Den Anfang machen die „Darmstädter Wämser”, eine imposante Sammlung von Textilien aus dem 17. Jahrhundert. Zusammengetragen wurden die achtzehn Gewandoberteile Kölner Bürgerinnen und Bürger durch den Baron von Hüpsch (1730 – 1805), der sie dem Landgrafen und späteren Großherzog Ludewig von Hessen-Darmstadt vermachte. So kamen sie in das Landesmuseum, wo sie allerdings aufgrund ihres fragilen Zustands seit 1945 nicht mehr ausgestellt werden konnten.
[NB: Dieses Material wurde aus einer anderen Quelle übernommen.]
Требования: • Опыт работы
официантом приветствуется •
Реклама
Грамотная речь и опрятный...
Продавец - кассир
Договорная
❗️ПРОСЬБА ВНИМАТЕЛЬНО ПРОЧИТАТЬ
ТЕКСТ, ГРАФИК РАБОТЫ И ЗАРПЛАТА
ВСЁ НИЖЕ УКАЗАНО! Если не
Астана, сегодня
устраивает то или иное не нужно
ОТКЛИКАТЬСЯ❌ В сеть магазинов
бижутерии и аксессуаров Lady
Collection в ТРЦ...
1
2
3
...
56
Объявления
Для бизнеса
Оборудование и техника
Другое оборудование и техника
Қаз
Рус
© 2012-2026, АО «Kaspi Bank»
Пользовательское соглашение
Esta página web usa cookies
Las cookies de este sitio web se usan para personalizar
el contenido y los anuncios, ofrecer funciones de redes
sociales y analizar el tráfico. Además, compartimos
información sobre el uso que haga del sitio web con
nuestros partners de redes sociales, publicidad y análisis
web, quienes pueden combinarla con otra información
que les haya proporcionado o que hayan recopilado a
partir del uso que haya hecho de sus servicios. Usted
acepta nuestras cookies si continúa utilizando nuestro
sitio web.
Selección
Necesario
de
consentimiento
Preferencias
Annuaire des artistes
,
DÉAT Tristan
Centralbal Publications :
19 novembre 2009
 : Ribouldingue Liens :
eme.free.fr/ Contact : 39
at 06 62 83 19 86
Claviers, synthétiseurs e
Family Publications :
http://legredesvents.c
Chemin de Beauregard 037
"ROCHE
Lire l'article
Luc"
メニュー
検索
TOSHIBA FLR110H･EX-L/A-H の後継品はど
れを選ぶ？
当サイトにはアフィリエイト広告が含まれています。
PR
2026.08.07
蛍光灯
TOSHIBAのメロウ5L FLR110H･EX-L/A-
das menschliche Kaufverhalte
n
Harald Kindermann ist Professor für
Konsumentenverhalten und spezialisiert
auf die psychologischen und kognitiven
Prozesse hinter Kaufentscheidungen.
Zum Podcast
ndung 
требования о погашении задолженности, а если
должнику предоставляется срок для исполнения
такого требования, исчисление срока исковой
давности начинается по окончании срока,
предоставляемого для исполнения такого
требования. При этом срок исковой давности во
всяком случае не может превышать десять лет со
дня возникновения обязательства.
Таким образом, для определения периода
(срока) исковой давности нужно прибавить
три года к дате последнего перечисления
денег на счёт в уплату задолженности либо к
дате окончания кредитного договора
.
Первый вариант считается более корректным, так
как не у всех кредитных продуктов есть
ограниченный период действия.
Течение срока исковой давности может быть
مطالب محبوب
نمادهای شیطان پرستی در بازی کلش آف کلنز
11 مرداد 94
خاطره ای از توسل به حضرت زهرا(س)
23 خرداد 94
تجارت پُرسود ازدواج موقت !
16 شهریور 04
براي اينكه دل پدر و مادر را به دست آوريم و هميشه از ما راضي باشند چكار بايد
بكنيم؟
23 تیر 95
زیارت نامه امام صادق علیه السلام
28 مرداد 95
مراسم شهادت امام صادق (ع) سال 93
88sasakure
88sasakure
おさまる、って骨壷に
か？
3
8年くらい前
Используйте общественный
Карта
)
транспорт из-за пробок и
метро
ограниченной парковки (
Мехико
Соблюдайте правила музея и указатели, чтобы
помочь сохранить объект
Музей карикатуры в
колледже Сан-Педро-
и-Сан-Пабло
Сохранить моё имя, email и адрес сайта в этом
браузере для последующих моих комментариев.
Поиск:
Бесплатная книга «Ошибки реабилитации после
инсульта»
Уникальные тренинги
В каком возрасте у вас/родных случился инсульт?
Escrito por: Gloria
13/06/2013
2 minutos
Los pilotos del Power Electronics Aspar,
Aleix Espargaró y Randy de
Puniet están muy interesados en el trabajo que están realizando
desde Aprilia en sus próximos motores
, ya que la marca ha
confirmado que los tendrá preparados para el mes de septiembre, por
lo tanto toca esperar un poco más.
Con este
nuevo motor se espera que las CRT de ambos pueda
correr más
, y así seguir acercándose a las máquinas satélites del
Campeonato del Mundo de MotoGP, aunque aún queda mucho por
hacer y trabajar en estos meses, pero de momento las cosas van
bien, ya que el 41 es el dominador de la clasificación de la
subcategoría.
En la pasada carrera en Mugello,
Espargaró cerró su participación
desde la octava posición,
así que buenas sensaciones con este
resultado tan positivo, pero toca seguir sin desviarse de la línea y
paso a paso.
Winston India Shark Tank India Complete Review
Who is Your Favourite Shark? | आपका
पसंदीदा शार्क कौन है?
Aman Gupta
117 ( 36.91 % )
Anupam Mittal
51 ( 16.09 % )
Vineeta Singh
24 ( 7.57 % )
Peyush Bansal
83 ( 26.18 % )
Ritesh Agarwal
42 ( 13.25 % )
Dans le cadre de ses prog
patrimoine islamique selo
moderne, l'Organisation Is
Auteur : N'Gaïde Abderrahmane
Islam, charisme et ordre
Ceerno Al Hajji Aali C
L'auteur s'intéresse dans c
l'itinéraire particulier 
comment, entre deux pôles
1995 erklärt sich die Abegg-Stiftung in Riggisberg, eines der führenden Institute für Textilrestaurierung, bereit, die Kostüme aufgrund ihrer herausragenden Bedeutung auf eigene Kosten zu restaurieren. Über dreizehn Jahre wurden die Gewänder kostümhistorisch untersucht und minutiös konserviert. 2008 wurden die Ergebnisse in einer großen Sonderausstellung erstmals in Riggisberg vorgestellt. Zudem wurde ein vielbeachteter und umfassender Katalog publiziert.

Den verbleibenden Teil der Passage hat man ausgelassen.